Project 6 - Decoding Neuropilin Signaling in Angiogenesis
Applying for Summer 2025
Supervisor: Dr Stephen Robinson
School/Institute: Quadram Institute Bioscience
Introduction: Angiogenesis, the formation of new blood vessels, is fundamental to tissue repair, development, and diseases like cancer and diabetic retinopathy. Neuropilins (NRPs), key co-receptors for vascular endothelial growth factor (VEGF) and semaphorins, integrate signals that regulate endothelial cell behaviour. Understanding how NRPs modulates these processes offers potential for novel cancer therapies. This 8-week project, supervised by Dr. Stephen Robinson at the Quadram Institute, will investigate how NRPs’ regulated angiogenesis, combining molecular techniques and functional assays. Dr. Robinson’s recent work [1,2] highlights the role of NRPs in balancing pro- and anti-angiogenic pathways. While NRPs’ interactions with VEGF and semaphorins are recognised, the specific mechanisms driving differences in pro and anti-angiogenic signalling remain unclear. This project builds on our findings to explore how signalling pathways and functional outcomes during angiogenesis are regulated by NRPs.
The Challenge: NRPs’ ability to promote or inhibit angiogenesis depending on the context presents therapeutic challenges. Key questions include:
How do NRPs regulate endothelial migration and sprouting through VEGF-A and semaphorin signals?
What downstream pathways mediate these effects, and how do they influence angiogenesis?
Can targeted modulation of NRPs create controlled angiogenic responses?
Aims and Objectives: This project aims to elucidate how the two mammalian NRPs (NRP1/NRP2) integrate VEGF and semaphorin signals to regulate endothelial cell function. Objectives include:
Investigating NRP-dependent signalling pathways.

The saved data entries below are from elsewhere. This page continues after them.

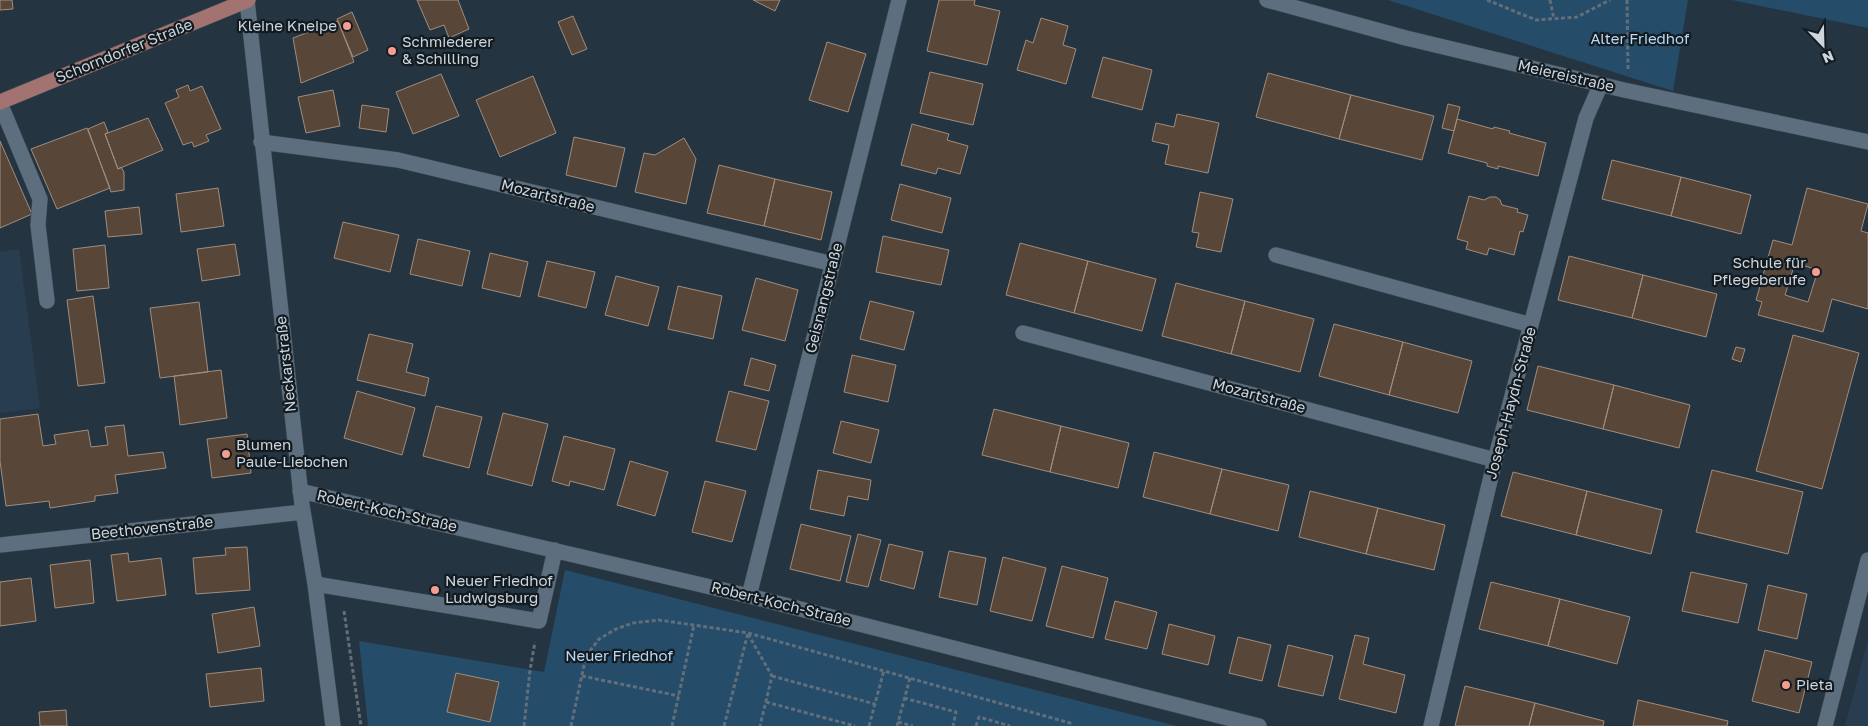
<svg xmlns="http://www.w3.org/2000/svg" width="1868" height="726" viewBox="0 0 1868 726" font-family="'Golos Text',sans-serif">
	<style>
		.built { fill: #283e50 }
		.green { fill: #254c69 }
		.building { fill: #584739; stroke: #a08d7e; fill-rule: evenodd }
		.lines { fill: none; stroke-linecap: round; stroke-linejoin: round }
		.minor-casing { stroke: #424f5a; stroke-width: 16 }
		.major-casing { stroke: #424f5a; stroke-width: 16 }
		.path { stroke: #616f7a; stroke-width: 3; stroke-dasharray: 4 2.5; stroke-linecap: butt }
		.minor { stroke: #5d6f7e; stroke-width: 15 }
		.major { stroke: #a27371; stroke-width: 15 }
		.poi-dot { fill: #f59d8f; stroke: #131b21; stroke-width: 2 }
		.labels { text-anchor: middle; stroke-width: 4.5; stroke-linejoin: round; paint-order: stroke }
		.poi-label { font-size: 15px; fill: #ccd6de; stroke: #131b21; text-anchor: start }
		.park-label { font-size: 15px; fill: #b7d8f4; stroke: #131b21 }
		.street-label { font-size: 15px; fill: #ccd6de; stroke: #131b21 }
	</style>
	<rect width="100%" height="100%" fill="#243441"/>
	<!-- built -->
	<path class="built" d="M19 249 40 408 0 413V252Z
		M1868 640V726H1845Z"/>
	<!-- green -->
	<path class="green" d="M1388 0H1688L1673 91Z
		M1732 0H1868V28Z
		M565 570 1177 726H368L359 641 544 672Z"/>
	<!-- building -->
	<path class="building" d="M0 0H12L13 9 0 10Z
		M417 0H458L469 29 449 38 444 25 430 30Z
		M753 0H780L775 11Z
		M939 0H975L974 5 1000 11 987 65 927 51Z
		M352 12 368 50 353 57 337 19Z
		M573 16 587 49 572 55 558 22Z
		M1041 18 1068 26 1063 45 1076 49 1066 84 1017 70 1026 40 1033 43Z
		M338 21 354 62 301 83 293 38Z
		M827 42 866 54 848 112 809 100Z
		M1103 57 1152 70 1142 110 1092 97Z
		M930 72 983 84 973 125 920 113Z
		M1268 73 1351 95 1339 139 1256 117Z
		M441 74 459 116 413 134 396 92Z
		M533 76 556 133 500 157 476 100Z
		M188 85 190 91 202 86 221 129 206 135 209 141 194 147 192 142 183 145 165 103 179 97 176 90Z
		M333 90 340 126 306 133 298 97Z
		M1351 95 1434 116 1422 160 1339 139Z
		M1448 104 1460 107 1454 131 1442 128Z
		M362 105 389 109 386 132 359 128Z
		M1177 114 1219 123 1208 173 1165 164 1169 145 1152 141 1156 123 1174 127Z
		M148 118 163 150 118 169 105 134Z
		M1457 119 1493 129 1494 127 1510 131 1509 133 1546 143 1538 176 1498 166V169L1487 166V163L1448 153Z
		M104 122 108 132 105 134 118 169 121 167 124 172V190L111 192 88 129Z
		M912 124 949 134 947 140 968 146 960 174 938 168 936 174 901 165Z
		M87 128 110 188 57 209 31 149Z
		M574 137 625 148 616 187 566 175Z
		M684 138 696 159 686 204 635 192 644 153 655 155Z
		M0 141 32 214 0 228Z
		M1612 160 1681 177 1671 216 1602 199Z
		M719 165 775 179 764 226 707 213Z
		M1681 177 1751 195 1741 234 1671 216Z
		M775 179 832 192 821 240 764 226Z
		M900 184 951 198 942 233 891 220Z
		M218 188 224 226 181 232 176 194Z
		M1807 188 1868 204 1861 231 1868 233V309L1832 299 1823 332 1758 315 1762 302 1756 300 1773 240 1792 245ZM1795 263 1818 270 1808 302 1785 295Z
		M1200 192 1233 199 1221 252 1196 247 1199 233 1192 232Z
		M1469 196 1484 200 1490 197H1496L1500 200 1502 205 1518 209 1517 212 1528 215 1523 232 1520 231 1514 255 1489 248 1487 255 1466 249 1468 242 1457 239Z
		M139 207 142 234 108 237 105 211Z
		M343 222 399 235 390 272 334 258Z
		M883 236 949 250 941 285 876 272Z
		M418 239 470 251 462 286 410 274Z
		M1020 243 1088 261 1074 313 1006 295Z
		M235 244 240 275 202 281 197 249Z
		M105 245 109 288 77 291 73 249Z
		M490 253 528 262 520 297 482 288Z
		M1569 256 1643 275 1632 318 1558 300Z
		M547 261 595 272 586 308 538 296Z
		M1088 261 1156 279 1142 331 1074 313Z
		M1643 275 1717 294 1706 337 1632 318Z
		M616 276 659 287 648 326 605 315Z
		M756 278 798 290 785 341 742 330Z
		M1176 283 1245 301 1231 354 1162 336Z
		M678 286 722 296 713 339 668 329Z
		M93 296 105 383 78 386 67 300Z
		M870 301 914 312 904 350 860 339Z
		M1245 301 1314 319 1300 372 1231 354Z
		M199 302 208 372 160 378 150 308Z
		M1334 324 1403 342 1389 395 1319 376Z
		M369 334 413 344 406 372 429 378 425 396 357 380Z
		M1793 335 1859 353 1822 489 1756 471Z
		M1403 342 1472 361 1458 413 1389 395Z
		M1736 347 1745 349 1741 362 1732 359Z
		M852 355 896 365 888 402 844 392Z
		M751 358 776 365 769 391 744 385Z
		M1538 366 1614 385 1603 429 1527 410Z
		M221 370 227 418 180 425 174 376Z
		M1614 385 1690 405 1679 448 1603 429Z
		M357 391 415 408 402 455 344 438Z
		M729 391 769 401 756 450 716 441Z
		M436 406 482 417 469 468 423 456Z
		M994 409 1061 426 1050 472 982 455Z
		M503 413 548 424 532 486 487 474Z
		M38 414 43 446 56 444 54 435 88 430 91 447 108 445 105 427 124 425 128 456 163 452 166 468 115 475 118 493 95 496V501L50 508 49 501 6 506 0 461V419Z
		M841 421 879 430 871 463 833 453Z
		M1061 426 1129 443 1118 488 1050 472Z
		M247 434 251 473 212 478 207 439Z
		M564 436 615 449 604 490 570 481 569 486 552 481Z
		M1154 452 1222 469 1210 514 1143 497Z
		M630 461 668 472 655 516 617 505Z
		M1222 469 1289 485 1278 531 1210 514Z
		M818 470 871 480 868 500 848 496 844 516 810 509Z
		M1712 470 1803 492 1788 554 1696 532Z
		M1513 472 1587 491 1576 535 1501 516Z
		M705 481 746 491 732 542 692 532Z
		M1310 491 1378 508 1366 554 1299 537Z
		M1587 491 1662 510 1651 554 1576 535Z
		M1378 508 1445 525 1434 570 1366 554Z
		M801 524 851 536 840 581 790 569Z
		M858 534 881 540 868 587 846 582Z
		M889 544 923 552 914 589 880 580Z
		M247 547 250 590 196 594 193 558 226 555 225 548Z
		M949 551 986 558 977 605 939 597Z
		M128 553 129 562 161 558 166 595 117 601 111 555Z
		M1003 557 1046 568 1032 621 990 611Z
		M90 560 94 603 55 608 50 565Z
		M1062 566 1108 578 1093 638 1046 626Z
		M1691 572 1747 584 1738 623 1682 611Z
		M31 578 36 621 0 626V582Z
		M1491 582 1560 599 1548 646 1479 629Z
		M1768 585 1807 594 1797 639 1758 630Z
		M1560 599 1630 617 1617 664 1548 646Z
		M1115 601 1157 612 1147 649 1105 639Z
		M254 607 260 646 218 653 212 614Z
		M1169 624 1215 636 1208 665 1162 654Z
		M1355 635 1369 638 1363 664 1405 675 1396 713 1339 699Z
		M1238 637 1271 645 1262 681 1229 673Z
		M1288 645 1333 656 1323 696 1278 686Z
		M1765 650 1812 662 1799 713 1752 701Z
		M261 668 264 701 210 707 206 674Z
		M456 673 499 682 490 722 447 712Z
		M1465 686 1535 703 1529 726H1455Z
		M1638 700 1728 721 1727 726H1633Z
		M1535 703 1604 721 1603 726H1529Z
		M66 710 67 726H40L39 712Z"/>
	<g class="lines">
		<!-- minor casing -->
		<g class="minor-casing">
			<path id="minor" d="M247 0 302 505 315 584 333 726
				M1267 0 1406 38 1624 90 1868 142
				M0 103 40 199 38 225 47 301
				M261 142 398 160 833 264
				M1276 255 1531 325
				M1023 333 1495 460
				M300 491 749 596 1259 726
				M0 545 303 512
				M315 584 539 621 555 550
				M749 596 899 0
				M1431 726 1495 460 1586 118 1601 84
				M1825 726 1868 560"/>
		</g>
		<!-- major casing -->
		<g class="major-casing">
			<path id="major" d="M0 102 248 0"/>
		</g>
		<!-- path -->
		<path class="path" d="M1487 0 1536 20 1577 17 1610 0
			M1550 0 1554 19
			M1627 0 1628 69
			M344 611 361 726
			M748 634 772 676 760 726
			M582 676 679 696
			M772 676 875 704
			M904 698 956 712 953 726
			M766 702 855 726
			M898 722 913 726
			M524 726 530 670 535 642
			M571 726 586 656 599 639 616 629 633 623 659 620 748 633 1070 723 1069 726
			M672 726 694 625
			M724 726 748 633
			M869 726 884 670
			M897 726 910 678
			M976 726 979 717 1010 726"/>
		<!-- minor -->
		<use href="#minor" class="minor"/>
		<!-- major -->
		<use href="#major" class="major"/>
	</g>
	<!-- markers -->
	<g class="poi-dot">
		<circle cx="347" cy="26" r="5"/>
		<circle cx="392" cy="51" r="5"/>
		<circle cx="1816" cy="272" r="5"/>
		<circle cx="226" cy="454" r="5"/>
		<circle cx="435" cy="590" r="5"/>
		<circle cx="1786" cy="685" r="5"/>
	</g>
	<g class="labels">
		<!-- poi labels -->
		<g class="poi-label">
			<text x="337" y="31" text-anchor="end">Kleine Kneipe</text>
			<text x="402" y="47">Schmiederer<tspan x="402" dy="17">&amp; Schilling</tspan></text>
			<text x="1806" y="268" text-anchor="end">Schule für<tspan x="1806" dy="17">Pflegeberufe</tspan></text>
			<text x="236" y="450">Blumen<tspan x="236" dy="17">Paule-Liebchen</tspan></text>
			<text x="445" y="586">Neuer Friedhof<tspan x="445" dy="17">Ludwigsburg</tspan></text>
			<text x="1796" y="690">Pieta</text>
		</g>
		<!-- park labels -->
		<g class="park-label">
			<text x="1640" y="44">Alter Friedhof</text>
			<text x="619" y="661">Neuer Friedhof</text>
		</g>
		<!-- street labels -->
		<g class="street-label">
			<text transform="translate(124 51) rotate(-22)" y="5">Schorndorfer Straße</text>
			<text transform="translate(1566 76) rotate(13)" y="5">Meiereistraße</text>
			<text transform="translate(548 196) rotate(14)" y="5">Mozartstraße</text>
			<text transform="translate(824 298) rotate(-76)" y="5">Geisnangstraße</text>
			<text transform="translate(286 364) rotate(-96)" y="5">Neckarstraße</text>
			<text transform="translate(1259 396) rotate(15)" y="5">Mozartstraße</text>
			<text transform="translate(1511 403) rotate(-75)" y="5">Joseph-Haydn-Straße</text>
			<text transform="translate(387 511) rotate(13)" y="5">Robert-Koch-Straße</text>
			<text transform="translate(152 528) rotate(-6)" y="5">Beethovenstraße</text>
			<text transform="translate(781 604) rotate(14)" y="5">Robert-Koch-Straße</text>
		</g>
	</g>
	<!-- north arrow -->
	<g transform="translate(1823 45) rotate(157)" stroke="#131b21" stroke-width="4" paint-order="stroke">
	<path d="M0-4L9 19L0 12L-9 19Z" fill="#ccd6de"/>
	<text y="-8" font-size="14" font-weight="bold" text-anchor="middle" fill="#ccd6de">N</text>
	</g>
</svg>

Assessing functional effects on endothelial migration, proliferation, and sprouting.
Exploring NRP’s interactions with ECM components and their role in angiogenesis.
Experimental plan, expected outcomes and potential outcomes: The project is divided into three experimental modules over eight weeks:
1. Molecular Characterization (Weeks 1-3). Employ siRNA knock down of NRP1 and/or NRP2 in endothelial cells and assess changes in downstream signalling pathways, via Western blotting and RT-qPCR to analyse known angiogenic signalling pathways in cells treated with VEGF-A and semaphorins.
2. Functional Assays (Weeks 4-6). Perform scratch wound-healing and transwell assays to measure endothelial migration in cells treated with NRP1/2 siRNA. Evaluate angiogenic sprouting using 3D spheroid assays under VEGF-A and semaphorin gradients.
3. NRP-ECM Interactions (Weeks 7-8). Visualize focal adhesion dynamics with live-cell imaging after siRNA treatment under VEGF-A and semaphorin treatment.
By project completion, the student will have:
• Identified key signalling pathways differentially activated by NRPs.
• Quantified the effects of NRP modulation on endothelial cell function.
• Explored NRP-ECM interactions and their contribution to angiogenesis.
This research could inform therapeutic strategies targeting NRPs in cancer and ischemic diseases. Insights into NRP-ECM interactions may also aid tissue engineering and regenerative medicine.
Skills Gained: The student will gain expertise in molecular biology, angiogenesis assays, and data analysis, enhancing their research and critical thinking skills. This 8-week project offers an exceptional opportunity to contribute to cutting-edge angiogenesis research, providing a solid
References: (1) Benwell, CJ. Johnson, RT, Taylor, JAGE, Lambert, J, and Robinson, SD. (2024). A proteomics approach to isolating neuropilin dependent alpha5 integrin trafficking pathways: neuropilin-1 and 2 co-traffic alpha5 integrin through endosomal p120RasGAP to promote polarised fibronectin fibrillogenesis in endothelial cells. Communications Biology, 7:629. (2) Benwell, CJ, Johnson, RT, Taylor, JAGE, Price, CA, and Robinson, SD. (2022). Endothelial VEGFR coreceptors neuropilin-1 and neuropilin-2 are essential for tumor angiogenesis. Cancer Research Communications, 2:1626-1640.